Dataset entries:
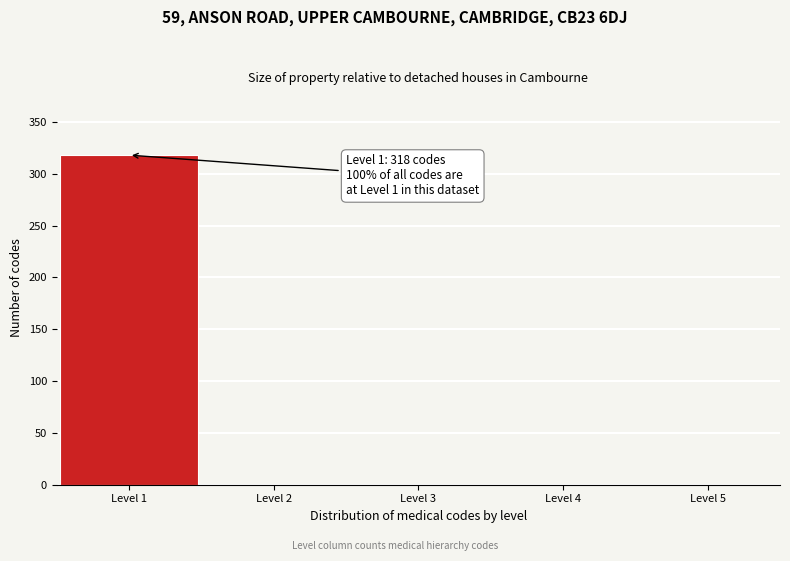

Reading right to left, transcribe all the data shown in this chart.

Level 5=0	Level 4=0	Level 3=0	Level 2=0	Level 1=318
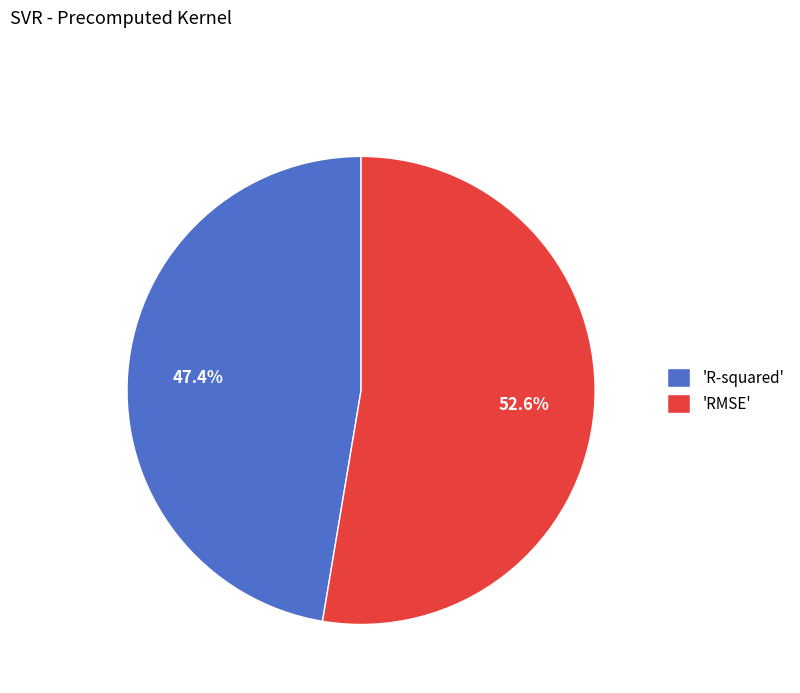

What is the total percentage of 'R-squared' and 'RMSE'?

100.0%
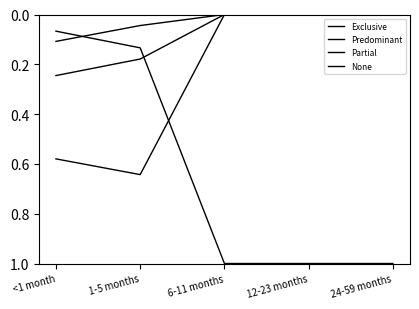

Reading left to right, list all the values displayed in this chart.

Exclusive: <1 month=0.1	1-5 months=0.0	6-11 months=0.0	12-23 months=0.0	24-59 months=0.0
Predominant: <1 month=0.2	1-5 months=0.2	6-11 months=0.0	12-23 months=0.0	24-59 months=0.0
Partial: <1 month=0.6	1-5 months=0.6	6-11 months=0.0	12-23 months=0.0	24-59 months=0.0
None: <1 month=0.1	1-5 months=0.1	6-11 months=1.0	12-23 months=1.0	24-59 months=1.0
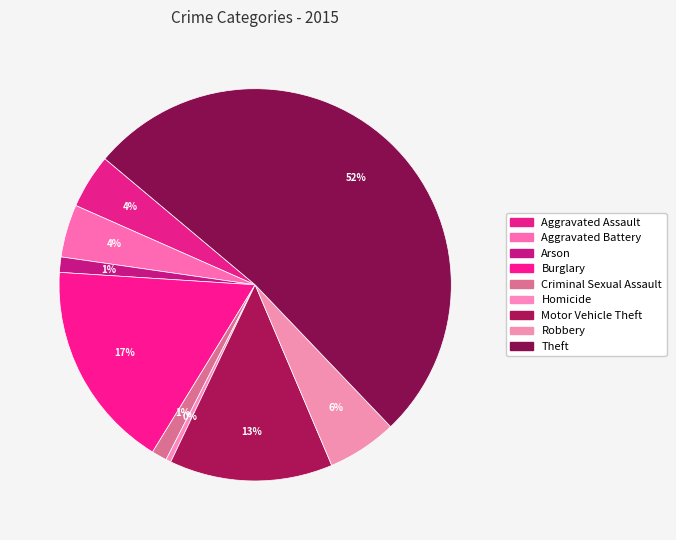

Is there a majority slice in this chart?

Yes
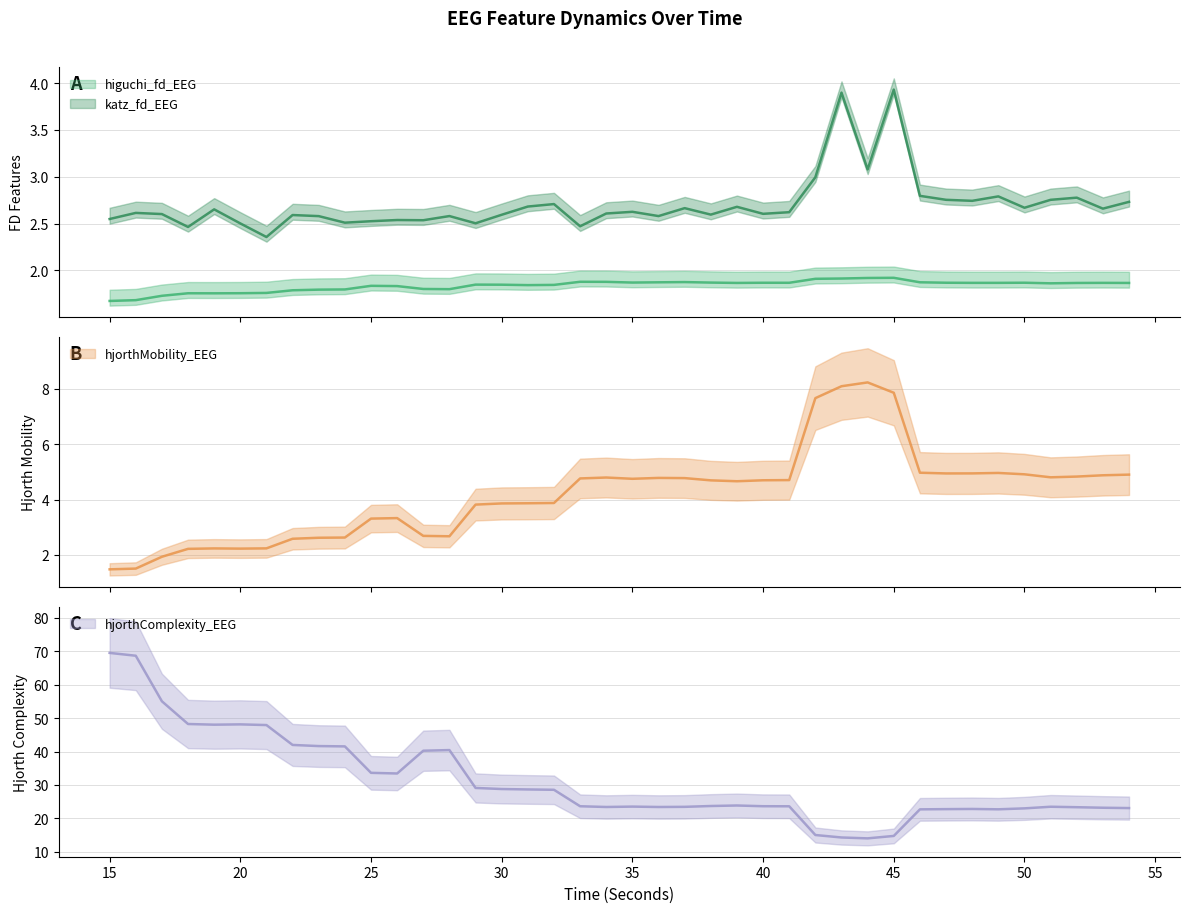

What is the difference between the second highest and second lowest values in the hjorthMobility_EEG series?

6.6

_EXERCISE_:
Return all of the data above verbatim, leaving out the pictures.

_PROBLEM SOLUTION_:
Reading right to left, transcribe all the data shown in this chart.

Level 5=0	Level 4=0	Level 3=0	Level 2=0	Level 1=318

What is the total percentage of 'R-squared' and 'RMSE'?

100.0%

Reading left to right, list all the values displayed in this chart.

Exclusive: <1 month=0.1	1-5 months=0.0	6-11 months=0.0	12-23 months=0.0	24-59 months=0.0
Predominant: <1 month=0.2	1-5 months=0.2	6-11 months=0.0	12-23 months=0.0	24-59 months=0.0
Partial: <1 month=0.6	1-5 months=0.6	6-11 months=0.0	12-23 months=0.0	24-59 months=0.0
None: <1 month=0.1	1-5 months=0.1	6-11 months=1.0	12-23 months=1.0	24-59 months=1.0

Is there a majority slice in this chart?

Yes

What is the difference between the second highest and second lowest values in the hjorthMobility_EEG series?

6.6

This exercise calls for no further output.